Work request
What lines below contain the string "ZAGATO"? List them all.

Record excerpts
==*==
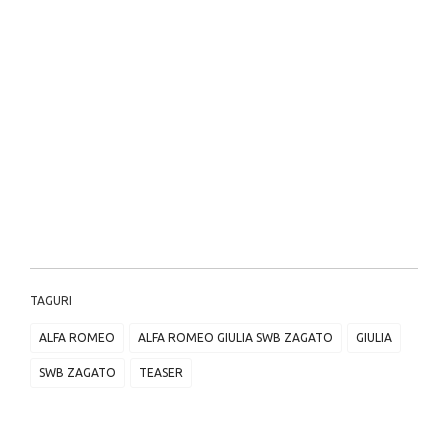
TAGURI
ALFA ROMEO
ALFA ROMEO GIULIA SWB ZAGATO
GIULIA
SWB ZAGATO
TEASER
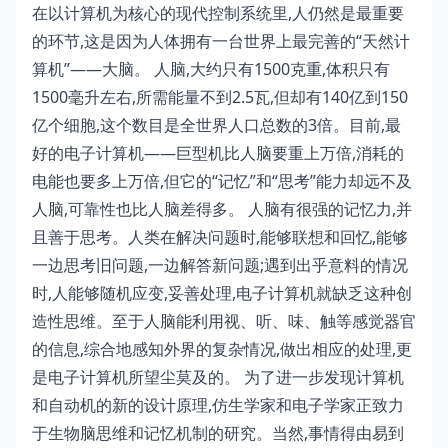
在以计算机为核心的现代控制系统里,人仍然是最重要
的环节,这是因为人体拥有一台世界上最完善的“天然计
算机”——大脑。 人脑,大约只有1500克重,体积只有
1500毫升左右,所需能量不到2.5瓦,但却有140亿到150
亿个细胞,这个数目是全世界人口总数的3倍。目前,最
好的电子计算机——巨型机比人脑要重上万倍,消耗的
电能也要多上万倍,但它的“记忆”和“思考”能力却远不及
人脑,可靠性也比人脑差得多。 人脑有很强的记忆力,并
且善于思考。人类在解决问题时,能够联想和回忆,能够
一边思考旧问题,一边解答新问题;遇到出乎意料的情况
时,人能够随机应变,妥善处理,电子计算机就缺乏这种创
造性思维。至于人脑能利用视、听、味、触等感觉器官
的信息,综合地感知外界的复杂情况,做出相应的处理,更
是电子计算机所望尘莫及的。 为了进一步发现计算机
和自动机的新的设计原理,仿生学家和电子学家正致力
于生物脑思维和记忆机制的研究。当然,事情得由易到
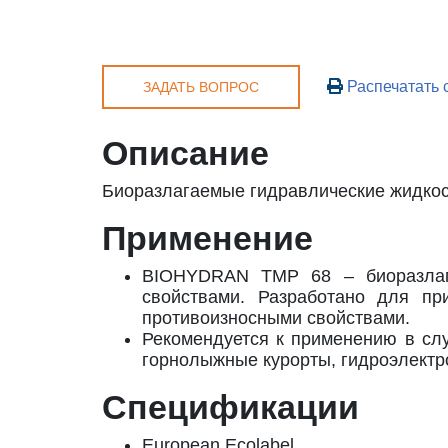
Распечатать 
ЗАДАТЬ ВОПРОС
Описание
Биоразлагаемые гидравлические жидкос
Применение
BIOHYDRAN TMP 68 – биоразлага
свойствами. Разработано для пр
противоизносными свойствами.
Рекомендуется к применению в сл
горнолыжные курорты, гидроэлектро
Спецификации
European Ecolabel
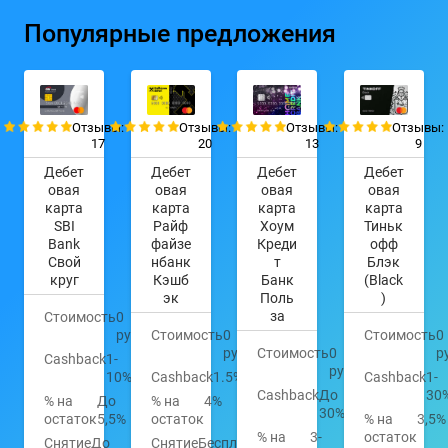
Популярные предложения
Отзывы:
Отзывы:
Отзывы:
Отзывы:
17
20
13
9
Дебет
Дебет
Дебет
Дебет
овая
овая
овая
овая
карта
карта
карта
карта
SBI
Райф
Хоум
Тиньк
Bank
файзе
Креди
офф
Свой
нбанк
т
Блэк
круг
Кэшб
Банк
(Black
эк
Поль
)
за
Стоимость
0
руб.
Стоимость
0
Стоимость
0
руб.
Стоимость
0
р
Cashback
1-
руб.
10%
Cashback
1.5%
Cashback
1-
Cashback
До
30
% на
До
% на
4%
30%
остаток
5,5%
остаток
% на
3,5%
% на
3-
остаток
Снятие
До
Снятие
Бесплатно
==*==
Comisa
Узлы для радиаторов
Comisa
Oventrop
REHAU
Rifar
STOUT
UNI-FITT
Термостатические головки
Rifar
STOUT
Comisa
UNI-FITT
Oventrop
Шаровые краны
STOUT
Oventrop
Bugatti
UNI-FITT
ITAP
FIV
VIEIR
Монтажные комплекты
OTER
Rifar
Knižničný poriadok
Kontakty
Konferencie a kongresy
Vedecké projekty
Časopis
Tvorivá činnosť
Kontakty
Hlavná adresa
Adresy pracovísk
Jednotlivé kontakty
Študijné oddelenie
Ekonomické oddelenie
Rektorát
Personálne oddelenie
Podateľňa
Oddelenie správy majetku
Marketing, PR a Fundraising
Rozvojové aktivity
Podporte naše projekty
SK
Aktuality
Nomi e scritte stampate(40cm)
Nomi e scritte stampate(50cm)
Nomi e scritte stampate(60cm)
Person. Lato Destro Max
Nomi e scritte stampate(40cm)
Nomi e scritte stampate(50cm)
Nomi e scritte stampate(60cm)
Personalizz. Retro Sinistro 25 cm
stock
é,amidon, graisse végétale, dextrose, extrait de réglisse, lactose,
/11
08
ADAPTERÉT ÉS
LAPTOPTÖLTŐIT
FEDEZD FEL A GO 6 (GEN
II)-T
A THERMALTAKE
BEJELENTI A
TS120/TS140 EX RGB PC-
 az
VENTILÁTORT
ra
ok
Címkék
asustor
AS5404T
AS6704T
==*==
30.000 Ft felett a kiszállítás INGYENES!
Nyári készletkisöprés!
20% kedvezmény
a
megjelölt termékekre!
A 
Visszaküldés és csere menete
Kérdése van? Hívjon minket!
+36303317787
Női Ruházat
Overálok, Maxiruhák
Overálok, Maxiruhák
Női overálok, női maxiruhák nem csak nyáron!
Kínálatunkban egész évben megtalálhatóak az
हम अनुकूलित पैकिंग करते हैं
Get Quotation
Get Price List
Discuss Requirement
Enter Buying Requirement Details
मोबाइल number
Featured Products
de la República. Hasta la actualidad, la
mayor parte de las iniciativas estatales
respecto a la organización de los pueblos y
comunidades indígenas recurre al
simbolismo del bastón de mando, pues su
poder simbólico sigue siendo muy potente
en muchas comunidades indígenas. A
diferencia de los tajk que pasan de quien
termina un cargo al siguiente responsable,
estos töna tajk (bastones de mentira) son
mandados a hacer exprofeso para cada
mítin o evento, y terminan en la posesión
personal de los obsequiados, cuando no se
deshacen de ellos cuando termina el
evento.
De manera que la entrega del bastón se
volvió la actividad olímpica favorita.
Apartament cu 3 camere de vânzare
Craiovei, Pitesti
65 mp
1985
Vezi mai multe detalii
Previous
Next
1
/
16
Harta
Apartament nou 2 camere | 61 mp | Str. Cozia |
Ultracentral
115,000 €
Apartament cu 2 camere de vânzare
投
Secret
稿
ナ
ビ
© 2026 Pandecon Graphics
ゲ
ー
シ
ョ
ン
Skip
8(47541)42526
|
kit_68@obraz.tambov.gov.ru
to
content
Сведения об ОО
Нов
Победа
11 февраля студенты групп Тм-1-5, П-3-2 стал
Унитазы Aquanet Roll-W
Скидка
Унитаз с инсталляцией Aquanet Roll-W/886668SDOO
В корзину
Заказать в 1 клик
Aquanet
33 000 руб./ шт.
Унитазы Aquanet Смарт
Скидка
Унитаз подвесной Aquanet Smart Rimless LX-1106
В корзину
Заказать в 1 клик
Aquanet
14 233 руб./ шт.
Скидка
==*==
Exercise answer
ALFA ROMEO GIULIA SWB ZAGATO
SWB ZAGATO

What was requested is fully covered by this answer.